------ Sayfa alıntısı

Yanlış Soru Yanlış Cevap
Müslümanlar dünyanın her yerinde iki yüz yıldır aynı soruyu soruyorlar: “Ne oldu da böyle güçsüz düştük?” Bu soru kanıksanmış bir soru. Her yerde, herkes tarafından, hatta kendini İslâm ile ifade etmeyen seküler (ehli dünya) kesimlerin bile sorduğu bir soru bu. Elbette bütün müslüman toplumların, aydınların, grupların bu soruya verdikleri cevaplar farklılaşıyor. Fakat soru değişmiyor.
Sormak, rahatsız olmak ile ilgili bir şey. Kişi bir hususta şikâyetçi değilse soru da sormaz. Yani soru, sorun olunca sorulur. Nitekim “soru” anlamında “sual” kelimesi ile “sorun” anlamındaki “mes’ele” kelimesi de aynı kökten gelir.

------------

_Yapılacak iş_
Sayfa alıntısından, "Yanlış Soru Yanlış" sözlerinin geçtiği yerden başlayıp "aynı kökten gelir." sözlerinden sonra durarak ilgili bölümü hiçbir değişiklik yapmadan aktarın. Verilerin bu işle hiçbir ilgisi yoktur.

------ Veriler

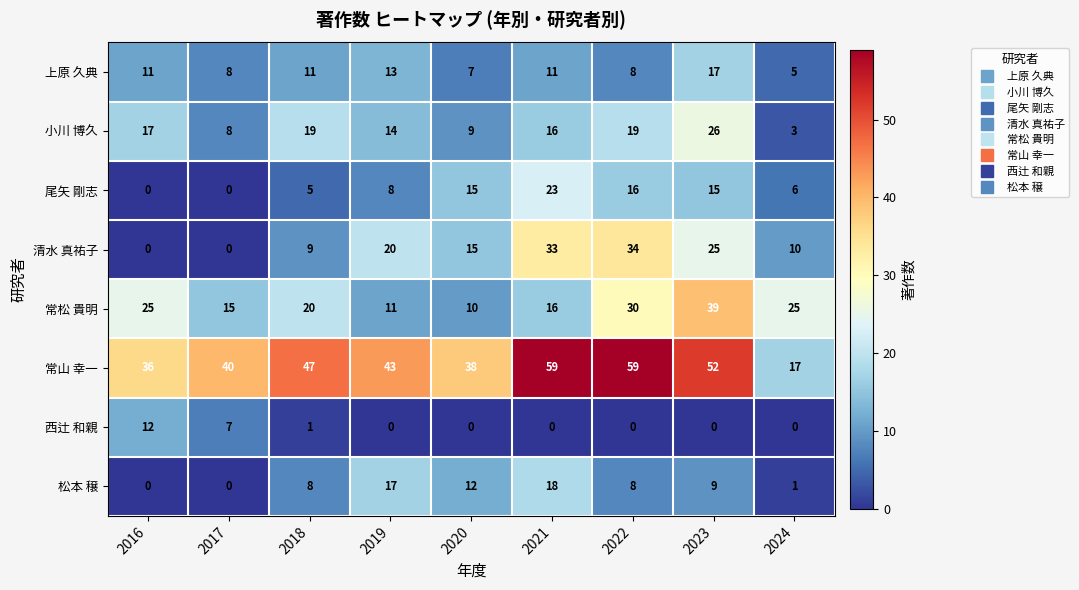

What is the difference between the maximum and minimum values in the 常松 貴明 series?

29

------------

_Tamamlanan alıştırma_
Yanlış Soru Yanlış Cevap
Müslümanlar dünyanın her yerinde iki yüz yıldır aynı soruyu soruyorlar: “Ne oldu da böyle güçsüz düştük?” Bu soru kanıksanmış bir soru. Her yerde, herkes tarafından, hatta kendini İslâm ile ifade etmeyen seküler (ehli dünya) kesimlerin bile sorduğu bir soru bu. Elbette bütün müslüman toplumların, aydınların, grupların bu soruya verdikleri cevaplar farklılaşıyor. Fakat soru değişmiyor.
Sormak, rahatsız olmak ile ilgili bir şey. Kişi bir hususta şikâyetçi değilse soru da sormaz. Yani soru, sorun olunca sorulur. Nitekim “soru” anlamında “sual” kelimesi ile “sorun” anlamındaki “mes’ele” kelimesi de aynı kökten gelir.